- [SELECTED PASSAGE]

The simulated grout lines between simulated rocks may be created when the rock facade is molded, and this is advantageous where a backing board is used because it eliminates the post-installation step of grouting around the simulated rock faces in the panel. However, where the panel is intended to curve or wrap around a corner or other structure, it is advantageous to form the simulated rock faces with bare mesh in between, allowing the panel to curve and bend and improve its fire rating.
In a further embodiment, the wall panel is manufactured in a similar fashion to the preferred embodiment in a mold with a bottom provided with a negative of the profile of the natural rock façade and a preferably flexible mesh provided with protrusions or anchors formed either integrally in the mesh or mounted separately thereon. The mesh is spaced from the bottom of the mold with the anchors extending towards the negative profile and a settable material is poured or injected into the mold, creating the rock facade over the entire panel, optionally with a one-half grout façade along the edge profiles, and simultaneously embedding the anchors in each simulated rock face to integrate the panel.
In a further embodiment of the method, the mesh is placed over the flat bottom of a mold with the anchors extending upwards and the settable material is poured over the mesh. Before the settable material sets, the rock facade pattern is pressed or stamped into the top surface of the settable material to create the desired effect. The anchors are thus embedded in the simulated rock face to integrate the panel, while the mesh may be partially anchored in the face as well.

- [THINGS TO DO]
A – Write out the part of the simulated rock panel passage starting with "In a further embodiment, the" and going on through "integrate the panel.".
B – According to the simulated rock panel passage, when the mesh lies on the flat bottom of the mold, how is the rock facade pattern produced?
C – Using the simulated rock panel passage, decide whether each statement agrees with it, and quote the words that decide it.
(i) Forming the grout lines when the rock facade is molded removes a grouting step after installation.
(ii) In the mold with the negative profile, the anchors point away from that profile.
(iii) In the flat-bottom method, the anchors extend downwards.

- [DATASET]
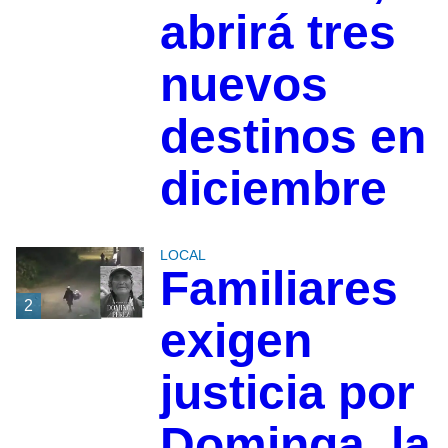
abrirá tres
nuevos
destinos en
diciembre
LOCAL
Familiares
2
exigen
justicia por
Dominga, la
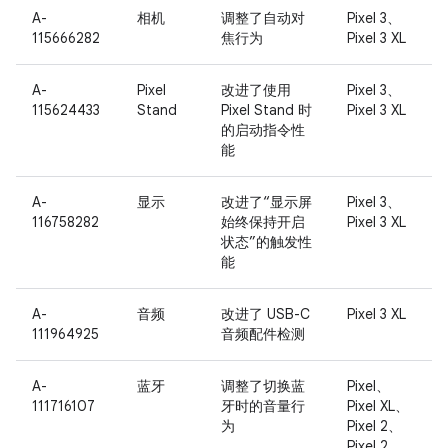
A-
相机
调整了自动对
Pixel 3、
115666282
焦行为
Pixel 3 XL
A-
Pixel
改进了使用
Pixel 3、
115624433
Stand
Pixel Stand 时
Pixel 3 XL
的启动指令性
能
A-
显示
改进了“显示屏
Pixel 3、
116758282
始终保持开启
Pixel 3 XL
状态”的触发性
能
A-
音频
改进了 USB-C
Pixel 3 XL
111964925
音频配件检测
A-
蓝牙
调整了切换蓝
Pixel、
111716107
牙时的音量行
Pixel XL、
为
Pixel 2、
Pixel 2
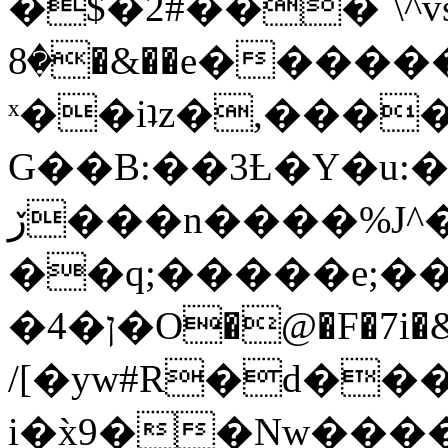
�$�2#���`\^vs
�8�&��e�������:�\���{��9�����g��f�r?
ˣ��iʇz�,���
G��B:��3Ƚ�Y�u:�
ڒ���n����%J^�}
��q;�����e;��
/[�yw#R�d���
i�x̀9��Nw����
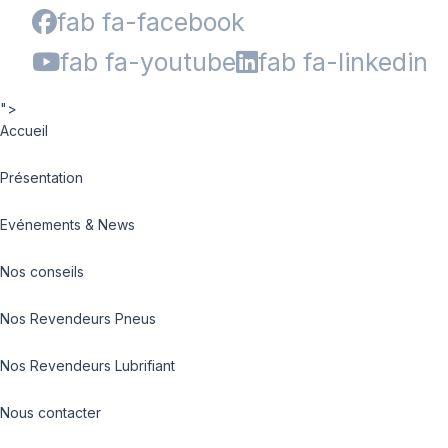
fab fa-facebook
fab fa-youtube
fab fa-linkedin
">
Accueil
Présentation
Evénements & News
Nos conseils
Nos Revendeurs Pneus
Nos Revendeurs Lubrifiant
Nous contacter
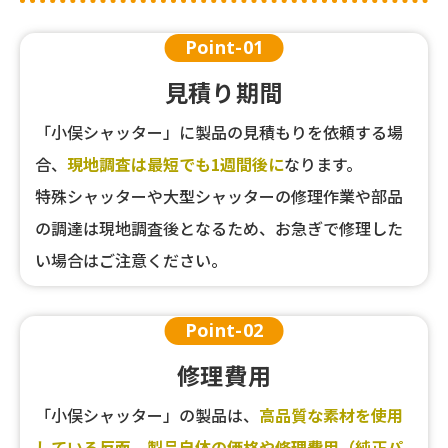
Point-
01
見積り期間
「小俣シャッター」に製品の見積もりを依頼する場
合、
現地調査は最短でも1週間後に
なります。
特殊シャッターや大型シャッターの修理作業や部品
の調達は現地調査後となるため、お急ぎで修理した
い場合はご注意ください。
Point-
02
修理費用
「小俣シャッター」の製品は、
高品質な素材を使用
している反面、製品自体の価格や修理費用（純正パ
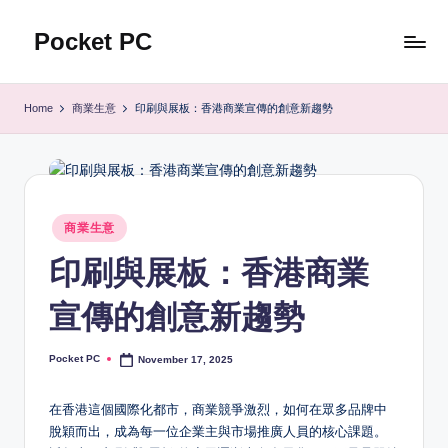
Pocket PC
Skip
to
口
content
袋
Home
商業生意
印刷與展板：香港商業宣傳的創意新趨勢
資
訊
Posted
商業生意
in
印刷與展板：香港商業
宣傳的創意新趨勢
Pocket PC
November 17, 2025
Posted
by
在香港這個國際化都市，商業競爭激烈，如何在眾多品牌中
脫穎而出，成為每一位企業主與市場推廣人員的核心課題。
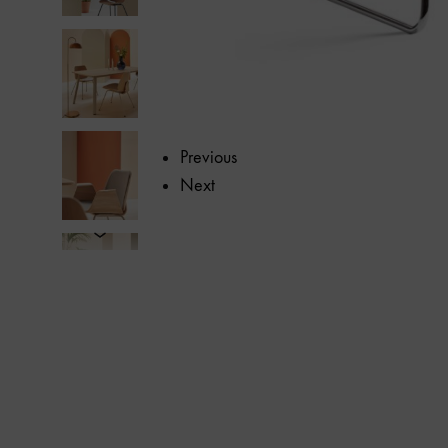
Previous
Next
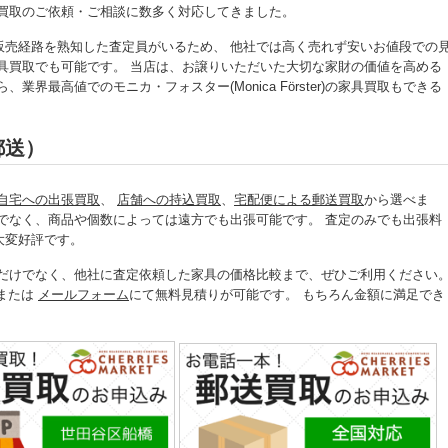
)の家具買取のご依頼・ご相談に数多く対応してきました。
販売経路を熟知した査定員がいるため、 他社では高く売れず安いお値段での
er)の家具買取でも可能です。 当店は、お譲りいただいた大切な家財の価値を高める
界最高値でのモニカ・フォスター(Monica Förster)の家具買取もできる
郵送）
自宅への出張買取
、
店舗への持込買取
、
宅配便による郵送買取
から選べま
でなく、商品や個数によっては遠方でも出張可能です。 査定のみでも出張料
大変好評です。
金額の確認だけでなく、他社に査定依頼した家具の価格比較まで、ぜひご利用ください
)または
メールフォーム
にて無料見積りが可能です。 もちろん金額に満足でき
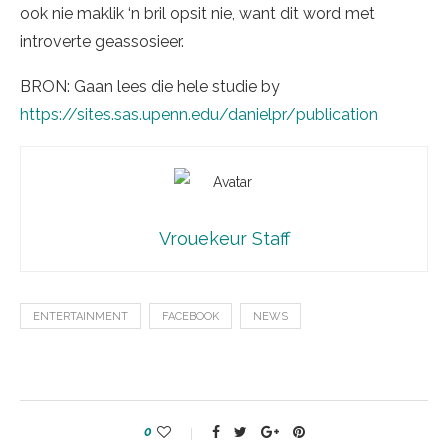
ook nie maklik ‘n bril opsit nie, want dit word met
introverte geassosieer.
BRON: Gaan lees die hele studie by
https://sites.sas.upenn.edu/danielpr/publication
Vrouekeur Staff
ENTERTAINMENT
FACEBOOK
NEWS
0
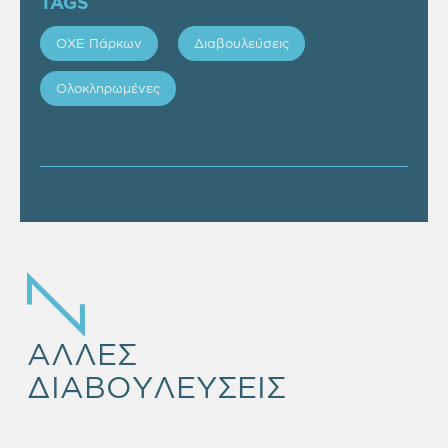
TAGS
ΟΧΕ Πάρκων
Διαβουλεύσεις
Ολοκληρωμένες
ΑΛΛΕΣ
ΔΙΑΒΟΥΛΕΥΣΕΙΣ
...
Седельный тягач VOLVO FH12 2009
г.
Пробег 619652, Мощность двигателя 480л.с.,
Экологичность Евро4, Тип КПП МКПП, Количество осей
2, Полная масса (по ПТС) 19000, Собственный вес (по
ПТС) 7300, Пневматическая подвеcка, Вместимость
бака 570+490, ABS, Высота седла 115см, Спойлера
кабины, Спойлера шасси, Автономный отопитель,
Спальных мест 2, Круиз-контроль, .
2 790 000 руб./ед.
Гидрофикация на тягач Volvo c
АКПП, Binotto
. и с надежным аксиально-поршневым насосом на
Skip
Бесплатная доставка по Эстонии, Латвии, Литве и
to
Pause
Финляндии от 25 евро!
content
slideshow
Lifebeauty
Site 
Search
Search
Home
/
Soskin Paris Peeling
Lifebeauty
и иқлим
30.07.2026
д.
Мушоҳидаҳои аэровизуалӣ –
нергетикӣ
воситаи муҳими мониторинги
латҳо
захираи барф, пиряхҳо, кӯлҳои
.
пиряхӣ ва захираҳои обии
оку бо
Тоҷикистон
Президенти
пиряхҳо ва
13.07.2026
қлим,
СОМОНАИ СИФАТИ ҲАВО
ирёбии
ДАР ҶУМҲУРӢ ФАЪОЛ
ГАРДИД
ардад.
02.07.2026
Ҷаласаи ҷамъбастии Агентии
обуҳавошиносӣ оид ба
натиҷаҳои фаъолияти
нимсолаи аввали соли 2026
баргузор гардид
---
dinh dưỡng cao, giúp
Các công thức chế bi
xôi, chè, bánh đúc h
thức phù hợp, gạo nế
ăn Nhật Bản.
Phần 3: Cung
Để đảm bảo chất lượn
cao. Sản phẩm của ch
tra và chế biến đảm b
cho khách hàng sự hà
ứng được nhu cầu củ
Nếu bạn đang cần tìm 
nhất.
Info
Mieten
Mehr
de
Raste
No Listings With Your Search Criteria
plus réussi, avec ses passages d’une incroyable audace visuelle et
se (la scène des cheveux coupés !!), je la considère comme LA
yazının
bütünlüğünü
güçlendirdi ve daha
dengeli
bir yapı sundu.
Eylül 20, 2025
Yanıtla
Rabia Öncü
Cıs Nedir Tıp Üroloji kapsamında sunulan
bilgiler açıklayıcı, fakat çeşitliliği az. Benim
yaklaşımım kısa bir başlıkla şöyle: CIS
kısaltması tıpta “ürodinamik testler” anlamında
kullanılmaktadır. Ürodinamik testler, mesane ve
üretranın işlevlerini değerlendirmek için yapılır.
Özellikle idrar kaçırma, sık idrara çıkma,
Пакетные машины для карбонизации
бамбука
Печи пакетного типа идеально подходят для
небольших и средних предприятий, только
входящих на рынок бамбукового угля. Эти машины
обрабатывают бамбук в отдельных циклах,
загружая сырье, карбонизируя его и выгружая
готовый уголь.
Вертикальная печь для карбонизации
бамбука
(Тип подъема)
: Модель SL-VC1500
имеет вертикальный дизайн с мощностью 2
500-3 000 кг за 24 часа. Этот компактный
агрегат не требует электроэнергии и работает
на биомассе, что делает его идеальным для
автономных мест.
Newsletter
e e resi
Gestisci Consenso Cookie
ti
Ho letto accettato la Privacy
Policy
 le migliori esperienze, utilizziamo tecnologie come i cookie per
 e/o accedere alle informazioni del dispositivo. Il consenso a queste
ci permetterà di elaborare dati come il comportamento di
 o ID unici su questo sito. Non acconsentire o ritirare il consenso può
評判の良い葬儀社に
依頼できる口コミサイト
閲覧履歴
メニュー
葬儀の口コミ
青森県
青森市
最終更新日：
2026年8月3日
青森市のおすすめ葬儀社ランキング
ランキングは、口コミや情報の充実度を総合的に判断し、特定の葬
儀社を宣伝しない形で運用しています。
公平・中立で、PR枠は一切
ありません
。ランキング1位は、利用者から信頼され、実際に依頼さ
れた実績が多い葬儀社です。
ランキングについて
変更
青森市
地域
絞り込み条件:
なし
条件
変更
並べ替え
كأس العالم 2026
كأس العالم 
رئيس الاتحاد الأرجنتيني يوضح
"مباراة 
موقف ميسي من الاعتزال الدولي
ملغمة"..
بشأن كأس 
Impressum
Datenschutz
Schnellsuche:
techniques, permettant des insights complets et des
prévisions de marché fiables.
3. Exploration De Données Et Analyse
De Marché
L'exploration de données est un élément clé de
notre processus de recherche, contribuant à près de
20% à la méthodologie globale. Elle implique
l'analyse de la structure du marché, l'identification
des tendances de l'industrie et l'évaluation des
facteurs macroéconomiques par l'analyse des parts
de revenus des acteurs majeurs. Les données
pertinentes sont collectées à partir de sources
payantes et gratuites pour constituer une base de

- [ANSWER SET]
A –
In a further embodiment, the wall panel is manufactured in a similar fashion to the preferred embodiment in a mold with a bottom provided with a negative of the profile of the natural rock façade and a preferably flexible mesh provided with protrusions or anchors formed either integrally in the mesh or mounted separately thereon. The mesh is spaced from the bottom of the mold with the anchors extending towards the negative profile and a settable material is poured or injected into the mold, creating the rock facade over the entire panel, optionally with a one-half grout façade along the edge profiles, and simultaneously embedding the anchors in each simulated rock face to integrate the panel.

B – Before the settable material sets, the pattern is pressed or stamped into its top surface.

C –
(i) Yes: "it eliminates the post-installation step of grouting around the simulated rock faces in the panel"
(ii) No: "with the anchors extending towards the negative profile"
(iii) No: "with the anchors extending upwards"